Message withdrawn at poster's request.

OriginalJamie · 06/03/2012 21:32

can someone repeat the question?

Flisspaps · 06/03/2012 21:32

You didn't post at 21.06!

All you said is you think the DB/DSIL would be embarrassed, but that isn't YOUR reason for agreeing - that's an assumption you're making as to WHY the OP was asked to cover up.

everlong · 06/03/2012 21:38

This reply has been deleted

Message withdrawn at poster's request.

HavePatience · 06/03/2012 21:39

Ok
Why
Would
You
Agree
With
Db/dsil
About
Covering
Scars
?

You said that you can understand why they would want them covered nd to be honest that you agree!
So, why would they want this? And you agree with it?

VickityBoo · 06/03/2012 21:39

That's disgusting of her to ask.

OriginalJamie · 06/03/2012 21:39

But it's not reasonable, or nice for him to think that, or act on it by asking her to cover up, right?

everlong · 06/03/2012 21:45

This reply has been deleted

Message withdrawn at poster's request.

VickityBoo · 06/03/2012 21:48

I have a nasty skin condition that as well as looking pretty awful at times has left scarring. It isn't covered up after a few years ago when I had a 'sod it, it's me' moment and have been happier since. If I had been asked to cover it up I would be very upset.

I hope it all works out somehow OP, feel free to say no it may be her wedding but you are you, scars and all.

flossiebella · 06/03/2012 22:03

YADNBU and your SILTB is bang out of order for asking you to do so.

LST · 06/03/2012 23:06

What a shallow bitch!! You are not BU at all!!

NoOnesGoingToEatYourEyes · 06/03/2012 23:24

What did you say when she asked you OP?

And did you ask her why she wants you to conceal them?

FWIW I think that it is understandable for you to be hurt but perhaps it would help to ask her what her reasons are.
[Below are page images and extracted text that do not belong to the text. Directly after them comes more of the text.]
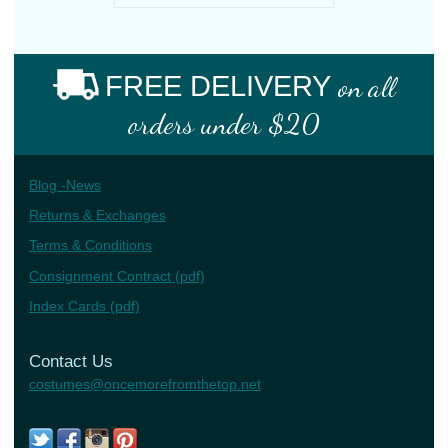
FREE DELIVERY
on all
orders under $20
Blog -News
Returns & Exchanges
Terms & Conditions
Consignment Contract (pdf)
Index Cards (pdf)
Contact Us
costumes@oncemorefromthetop.net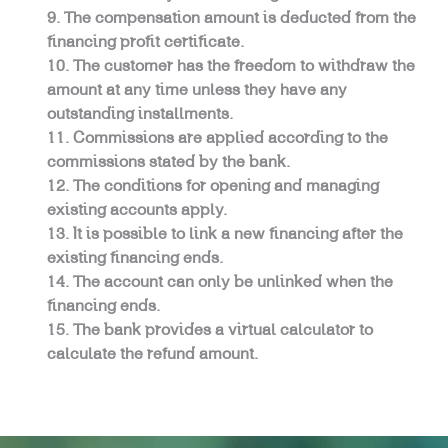
The compensation amount is deducted from the
financing profit certificate.
The customer has the freedom to withdraw the
amount at any time unless they have any
outstanding installments.
Commissions are applied according to the
commissions stated by the bank.
The conditions for opening and managing
existing accounts apply.
It is possible to link a new financing after the
existing financing ends.
The account can only be unlinked when the
financing ends.
The bank provides a virtual calculator to
calculate the refund amount.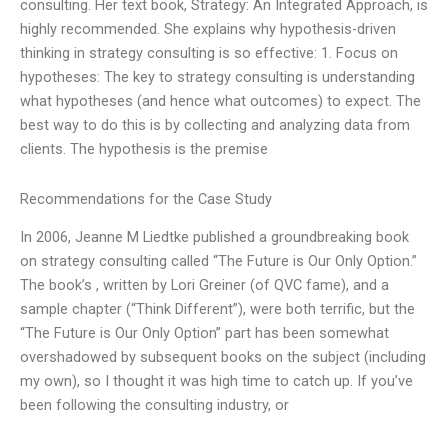
consulting. Her text book, Strategy: An Integrated Approach, is
highly recommended. She explains why hypothesis-driven
thinking in strategy consulting is so effective: 1. Focus on
hypotheses: The key to strategy consulting is understanding
what hypotheses (and hence what outcomes) to expect. The
best way to do this is by collecting and analyzing data from
clients. The hypothesis is the premise
Recommendations for the Case Study
In 2006, Jeanne M Liedtke published a groundbreaking book
on strategy consulting called “The Future is Our Only Option.”
The book’s , written by Lori Greiner (of QVC fame), and a
sample chapter (“Think Different”), were both terrific, but the
“The Future is Our Only Option” part has been somewhat
overshadowed by subsequent books on the subject (including
my own), so I thought it was high time to catch up. If you’ve
been following the consulting industry, or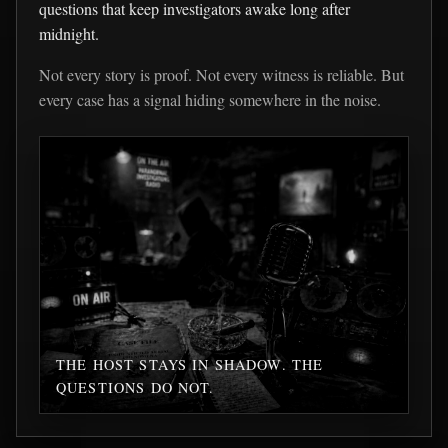
questions that keep investigators awake long after
midnight.
Not every story is proof. Not every witness is reliable. But
every case has a signal hiding somewhere in the noise.
THE HOST STAYS IN SHADOW. THE
QUESTIONS DO NOT.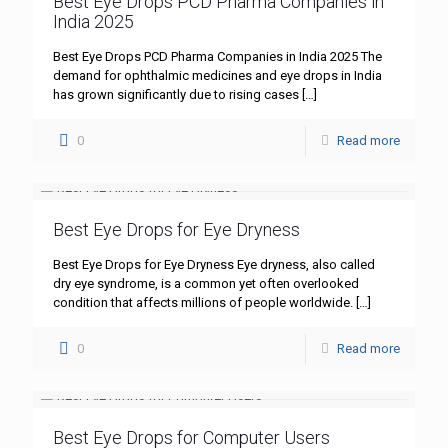
Best Eye Drops PCD Pharma Companies in
India 2025
Best Eye Drops PCD Pharma Companies in India 2025 The
demand for ophthalmic medicines and eye drops in India
has grown significantly due to rising cases
[…]
0
Read more
Best Eye Drops for Eye Dryness
Best Eye Drops for Eye Dryness Eye dryness, also called
dry eye syndrome, is a common yet often overlooked
condition that affects millions of people worldwide.
[…]
0
Read more
Best Eye Drops for Computer Users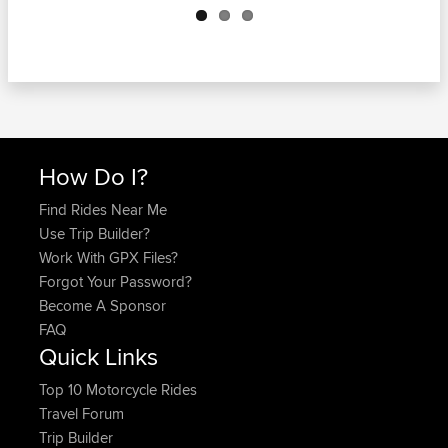
How Do I?
Find Rides Near Me
Use Trip Builder?
Work With GPX Files?
Forgot Your Password?
Become A Sponsor
FAQ
Quick Links
Top 10 Motorcycle Rides
Travel Forum
Trip Builder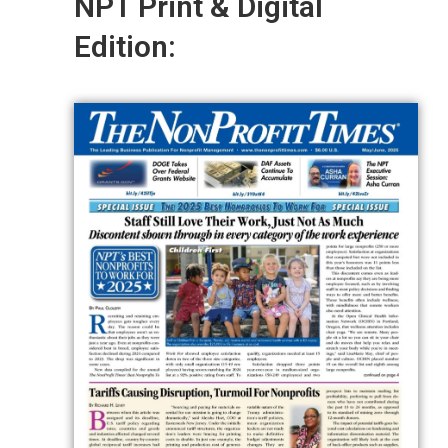
NPT Print & Digital
Edition: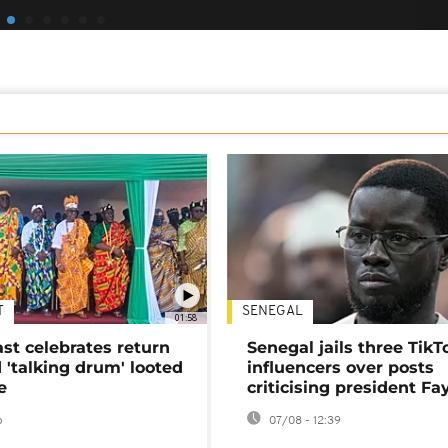
T
SENEGAL
01:58
ast celebrates return
Senegal jails three TikT
 'talking drum' looted
influencers over posts
e
criticising president Fa
o
07/08 - 12:39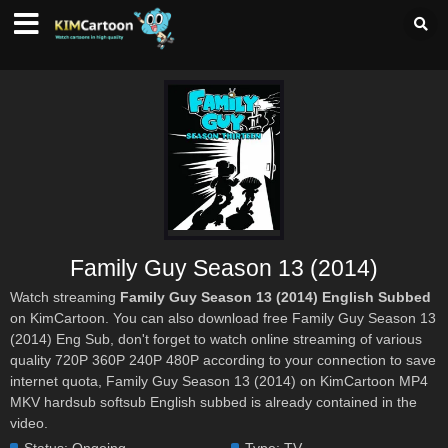
Family Guy Season 13 (2014)
Watch streaming
Family Guy Season 13 (2014) English Subbed
on KimCartoon. You can also download free Family Guy Season 13
(2014) Eng Sub, don't forget to watch online streaming of various
quality 720P 360P 240P 480P according to your connection to save
internet quota, Family Guy Season 13 (2014) on KimCartoon MP4
MKV hardsub softsub English subbed is already contained in the
video.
Perhaps she is, as many posters have said, a shallow bitch but perhaps, to give her the benefit of the doubt until you have chance to speak to her, she mistakenly feels that she is protecting you somehow and hasn't realised how confident you are about them.

captainmummy · 07/03/2012 11:25

What's with the everlong baiting?

i know that if i had bad scars i would be posting AIBU? My new SIL2b wants me to wear a strappless dress, WIBU to ask her if i could cover them up - but then I'm insecure about my face/body without scars. My sister has scars on her face from going through a windscreen in her wild youth. She doesm't use makeup but does wear a long fringe. Each to their own

, there is no 'right' way to be.
Maybe SIL2b was trying to be diplomatic about your own scars, in case you were insecure about them. I'm in awe of OP for her attitude! Grin

captainmummy · 07/03/2012 11:26

Sorry don't know why that was all struck out - didn't know I could do that!

HavePatience · 07/03/2012 12:42

Captain, because everlong said
"But I can also see why your db has asked you to cover up and if I'm honest I have to agree with him"
Shock

captainmummy · 07/03/2012 12:46

Maybe it's because, like me, she would be insecure about showing them. That;s why she's agreeing (hypothetically) with DB.

Anyway the OP has her answer. It's not up to us to tell anyone howthey shoudl feel about their scars/bodies/faces.